-------- Supplied records

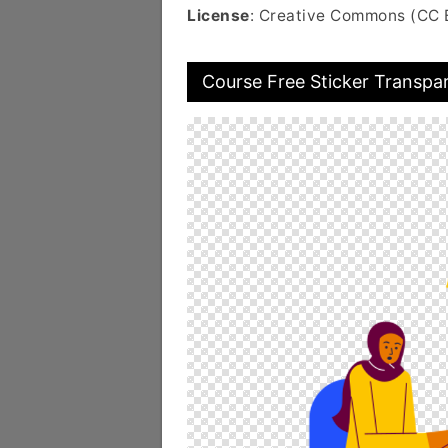
License
: Creative Commons (CC 
Course Free Sticker Transpa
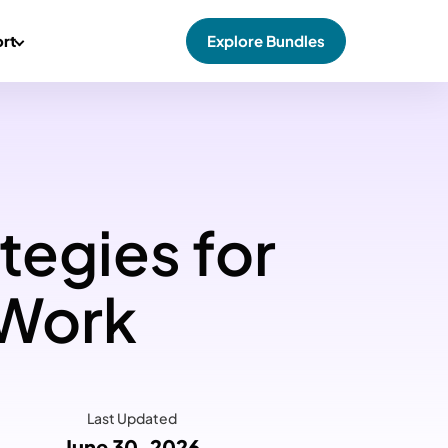
rt
Explore Bundles
tegies for
 Work
Last Updated
June 30, 2026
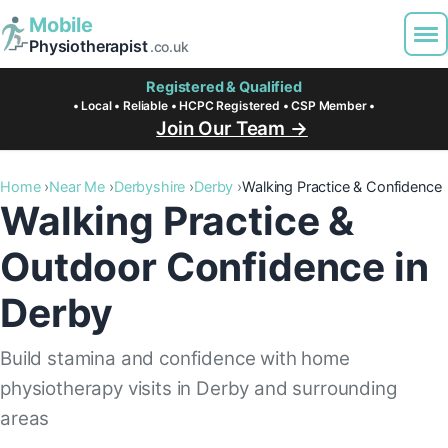
Mobile
Physiotherapist
.co.uk
Registered & Qualified
• Local • Reliable • HCPC Registered • CSP Member •
Join Our Team →
Home
Near Me
Derbyshire
Derby
Walking Practice & Confidence
Walking Practice &
Outdoor Confidence in
Derby
Build stamina and confidence with home
physiotherapy visits in Derby and surrounding
areas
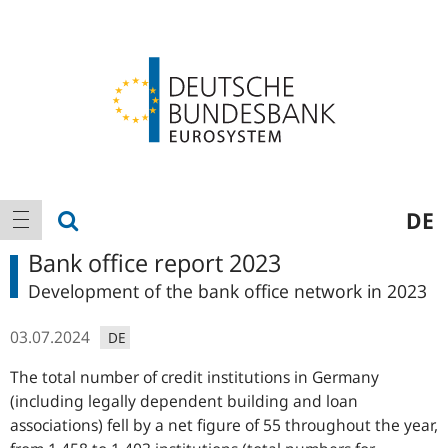
Logo
Main
show search
DE
show navigation
navigation
Bank office report 2023
Development of the bank office network in 2023
03.07.2024
DE
The total number of credit institutions in Germany
(including legally dependent building and loan
associations) fell by a net figure of 55 throughout the year,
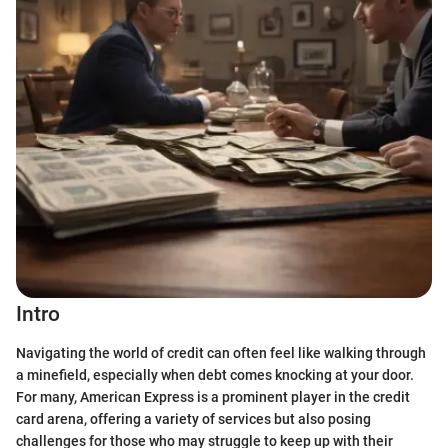
Intro
Navigating the world of credit can often feel like walking through
a minefield, especially when debt comes knocking at your door.
For many, American Express is a prominent player in the credit
card arena, offering a variety of services but also posing
challenges for those who may struggle to keep up with their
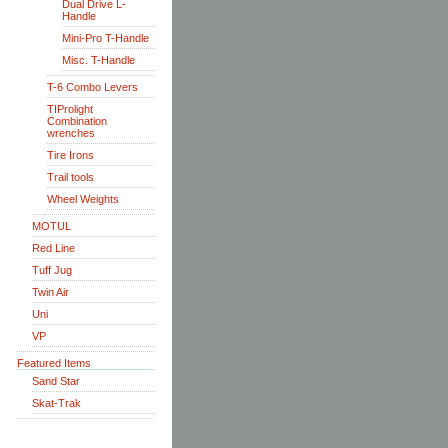
Dual Drive L-
Handle
Mini-Pro T-Handle
Misc. T-Handle
T-6 Combo Levers
TIProlight
Combination
wrenches
Tire Irons
Trail tools
Wheel Weights
MOTUL
Red Line
Tuff Jug
Twin Air
Uni
VP
Featured Items
Sand Star
Skat-Trak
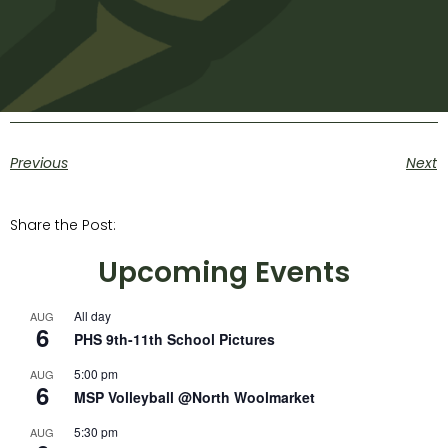
Previous
Next
Share the Post:
Upcoming Events
All day
AUG
6
PHS 9th-11th School Pictures
5:00 pm
AUG
6
MSP Volleyball @North Woolmarket
5:30 pm
AUG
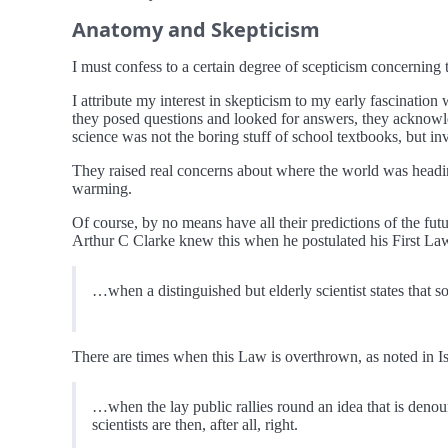
Anatomy and Skepticism
I must confess to a certain degree of scepticism concerning 
I attribute my interest in skepticism to my early fascination
they posed questions and looked for answers, they acknowled
science was not the boring stuff of school textbooks, but in
They raised real concerns about where the world was headi
warming.
Of course, by no means have all their predictions of the fut
Arthur C Clarke knew this when he postulated his First Law
…when a distinguished but elderly scientist states that s
There are times when this Law is overthrown, as noted in I
…when the lay public rallies round an idea that is denoun
scientists are then, after all, right.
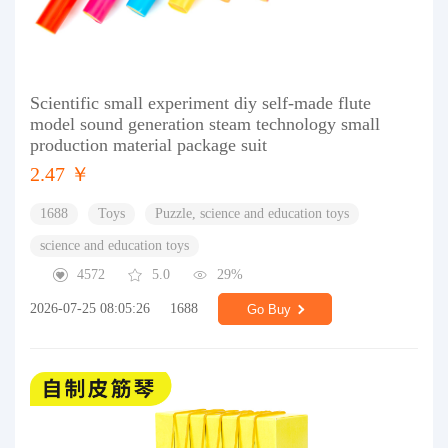
Scientific small experiment diy self-made flute
model sound generation steam technology small
production material package suit
2.47 ￥
1688
Toys
Puzzle, science and education toys
science and education toys
4572
5.0
29%
2026-07-25 08:05:26
1688
Go Buy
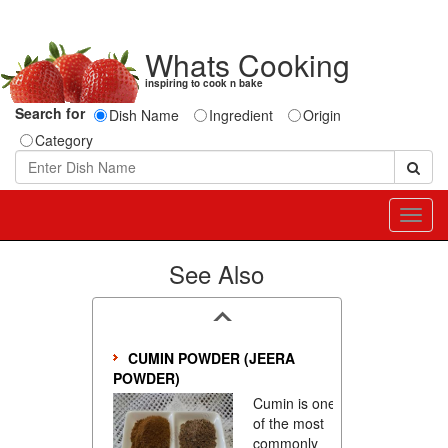
Whats Cooking
inspiring to cook n bake
Search for
Dish Name
Ingredient
Origin
Category
Toggl
navig
See Also
CUMIN POWDER (JEERA
POWDER)
Cumin is one
of the most
commonly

----------------

> _Exercise prompt_
Please format the text read from the entries as a numbered list, starting with the very first line and going on through the line that contains "June 30, 2026", with both of those lines included. Skip blank lines and leave the pictures out.

> _Answer to this exercise_
1. License
2. : Creative Commons (CC 
3. Course Free Sticker Transpa
4. rt
5. Explore Bundles
6. tegies for
7.  Work
8. Last Updated
9. June 30, 2026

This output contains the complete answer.